Is the purpose of the variable-window for TMD/rolling for when the dataset has missing values? I'm trying to understand if it's the conventional solution for a problem I'm facing, where I have a dataset that has city production values for different time periods. Some cities have 2017-01 through 2022-10, while others might be missing a month here or there, or only have a couple of months total. There are around 27k cities and trying to figure out how I can accurately say "this city had a X% change since last month and X% change since 12 months ago in production" for each city.

Daniel Slutsky16:01:16

Here is an old experiment doing something like that: https://github.com/scicloj/sci-fu/tree/main/projects/index-experiments We used a tree-based index to quickly fetch, for every given row, all relevant rows of the last few days (or in general, of a certain time window). If you find this direction helpful, I can document it a bit better in a couple of days (and make sure it works with the current stack of libraries, etc.).

Daniel Slutsky16:01:42

(Probably, the https://cnuernber.github.io/dtype-next/tech.v3.datatype.rolling.html#var-variable-rolling-window-ranges you mentioned should provide a faster solution, but I haven't tried it with dates, etc.)

chrisn17:01:11

group-by city would be my first goto for this problem - if missing is always interpreted as zero then I may handle that in the query function of the result of the group-by.

chrisn18:01:45

but maybe goup-by [city month]

vonadz18:01:19

What I'm doing is grouping by city, then doing a rolling function on the values in the group-by (2 for previous month, 13 for a year ago).
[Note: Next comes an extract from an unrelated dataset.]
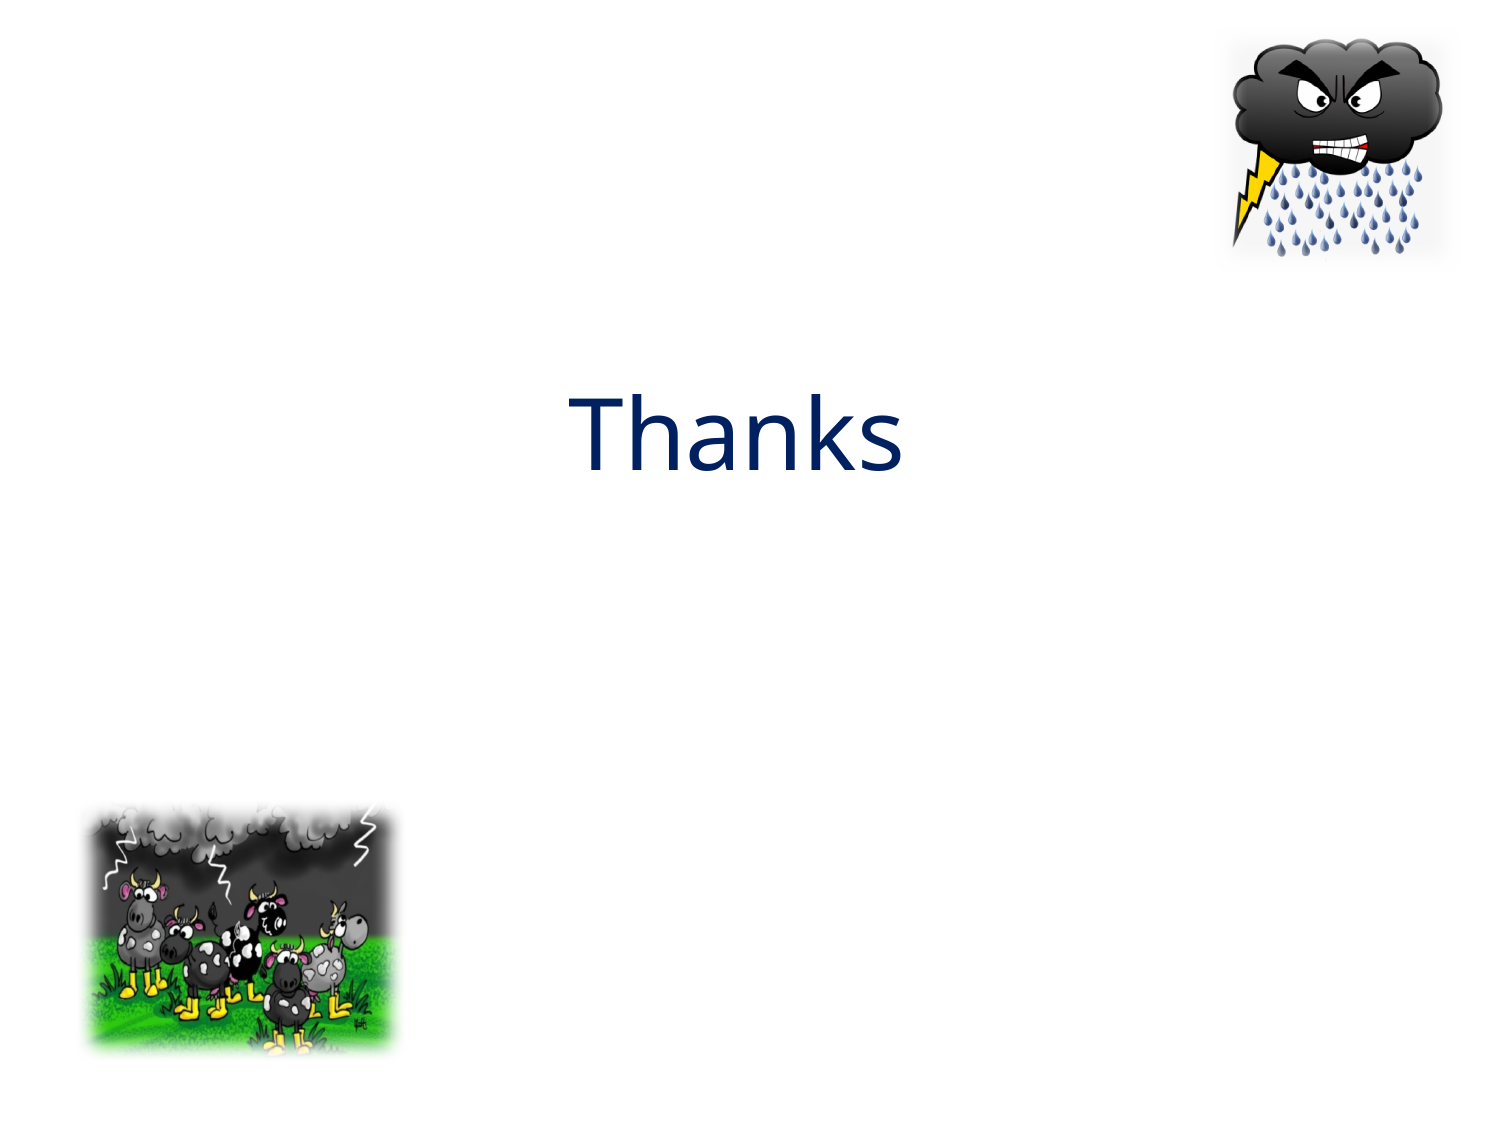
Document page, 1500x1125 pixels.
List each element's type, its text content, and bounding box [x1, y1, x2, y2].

I'm using this approach because I want the values for every time period. I haven't come up with a good way to guarantee last month or a year ago though. I don't think the variable window function does what I want, but still need to test something. I might resort to just generating 0 values for the time periods I'm missing.

vonadz19:01:43

Actually looks like the rolling function with the variable window works exactly how I need it to.

Daniel Slutsky19:01:50

That is great to know 🙏

vonadz19:01:25

Hmm actually, never mind. It seems there's an issue. I have this:

(-> (ds/->dataset [{:test 1 :time-period "2021-01-01"}
                   {:test 2 :time-period "2021-02-01"}
                   {:test 3 :time-period "2021-10-01"}
                   {:test 4 :time-period "2021-11-01"}
                   {:test 5 :time-period "2021-12-01"}
                   {:test 6 :time-period "2022-01-01"}
                   {:test 7 :time-period "2022-02-01"}]
                  {:parse-fn {:time-period :local-date}})
    (ds-rolling/rolling
     {:window-type :variable
      :column-name :time-period
      :units :monts
      :window-size 13
      :relative-window-position :right}
     {:rolling
      {:column-name :time-period
       :reducer #(vec (take 100 %))}}))
Which throws a casting error, saying String can't be casted to Number. Not really sure why that's an issue. Originally I had :time-period as just ints, so 202101, 202102, 202103 (not interested in the day). It seemed to work for any values within a year, but because there's a gap between 202112 and 202201, the window function doesn't count those as two consecutive values and would cut off early.

🙏 1
Daniel Slutsky07:01:15

I'll look in a few hours and try to propose something.

vonadz08:01:47

Wow, thanks 🙂 I'm hacking on it most of today as well

🙂 1
vonadz09:01:55

@U066L8B18 no need, I'm an idiot. There was a typo in my dataset initialization. Instead of :parser-fn I had :parse-fn, so it wasn't parsing :time-period properly as a date, but now everything works fine it seems.